Es ist symptomatisch, dass fast alle Referenten an psychiatrischen Fortbildungen mit irgendwelchen neurobiologischen Untersuchungen die Objektivität ihrer Aussagen zu untermauern suchen, als müsste sich die «richtige» Psychiatrie doch bio-physiologisch feststellen lassen. Weil das doch nicht ganz gelingt, bleibt am Ende die uneingestandene Scham, halt nicht ganz «wissenschaftlich» zu sein. Dem Zeitgeist entsprechend mache ich mir um den neuropsychiatrischen Ansatz keine Sorgen, wohl aber um den ganzen Rest, der unser Fach auch noch umfasst. Biologische Erkenntnisse mögen uns zwar beeinflussen, doch unser Fach ist massgeblich von unserem Menschenbild und unseren Werten mitbestimmt. Auf letztere wird uns die Biologie niemals eine schlüssige Antwort liefern. Mittlerweile ist unser bio-psycho-soziales Modell zwar in aller Munde und es wurde jüngst noch um eine spirituelle Dimension erweitert. Ich kann mich allerdings des Eindrucks nicht erwehren, dass die letzten 3 Dimensionen faktisch oft als peinlich unwissenschaftlich empfunden werden, da sie als viel zu persönlich und menschlich erscheinen. Ist es uns Psychiatern denn bewusst, dass mindestens die Hälfte unsers Faches nicht naturwissenschaftlicher sondern geisteswissenschaftlicher Natur ist? Und wird das auch ausgesprochen, nach aussen vertreten?
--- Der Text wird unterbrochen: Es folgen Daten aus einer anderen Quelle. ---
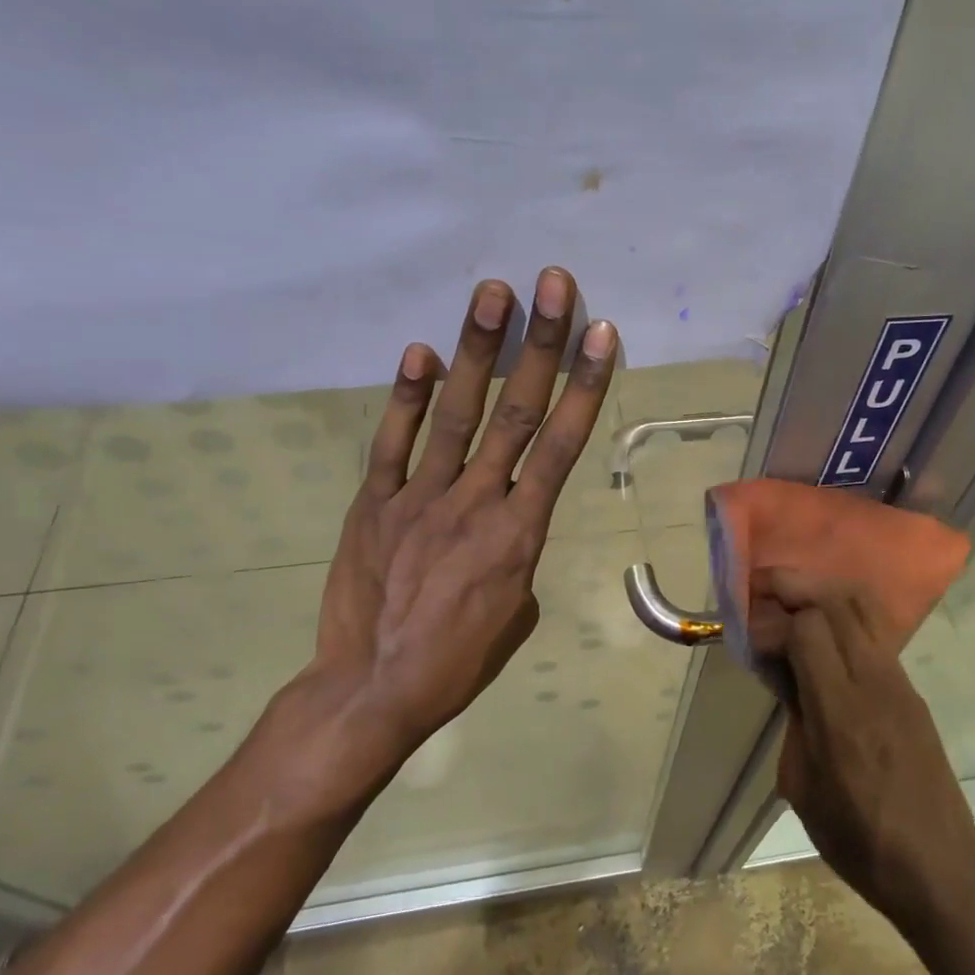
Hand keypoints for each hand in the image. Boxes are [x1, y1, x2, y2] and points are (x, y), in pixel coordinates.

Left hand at [270, 267, 616, 799]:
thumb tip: (510, 518)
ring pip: (457, 414)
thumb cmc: (458, 660)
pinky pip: (393, 443)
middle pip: (516, 412)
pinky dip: (408, 397)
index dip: (585, 385)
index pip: (561, 446)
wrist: (372, 690)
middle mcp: (477, 501)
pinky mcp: (374, 504)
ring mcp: (420, 498)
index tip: (601, 334)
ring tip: (493, 293)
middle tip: (552, 284)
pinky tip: (420, 352)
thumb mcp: (516, 611)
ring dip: (477, 350)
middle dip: (539, 344)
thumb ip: (519, 550)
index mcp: (521, 531)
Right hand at [754, 567, 974, 927]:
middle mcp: (874, 682)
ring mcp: (899, 681)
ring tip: (790, 596)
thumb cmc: (859, 840)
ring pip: (862, 606)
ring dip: (821, 590)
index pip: (808, 628)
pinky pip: (875, 631)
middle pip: (836, 601)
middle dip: (794, 585)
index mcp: (840, 712)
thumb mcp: (802, 786)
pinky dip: (843, 614)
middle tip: (761, 587)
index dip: (772, 621)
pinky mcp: (911, 688)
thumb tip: (787, 676)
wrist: (940, 868)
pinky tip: (821, 630)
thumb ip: (794, 718)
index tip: (749, 636)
Geisteswissenschaften sind nicht einfach unwissenschaftlich, sondern hier gelten schlicht andere Regeln und letztlich sind sie voller Unabwägbarkeiten. Hier sucht man vergebens nach handfesten, unumstösslichen Beweisen, welche es übrigens bei exakter Betrachtung auch in der Naturwissenschaft nicht gibt. Also doch, der, der am Ende nichts weiss? Richtig! «Psychiatry is the most self-doubting speciality» [2] Und genau dieser Selbstzweifel ist am Ende ein zentrales Element jeder Wissenschaft. Nichts ist unwissenschaftlicher, als das Unanzweifelbare, das absolut Sichere.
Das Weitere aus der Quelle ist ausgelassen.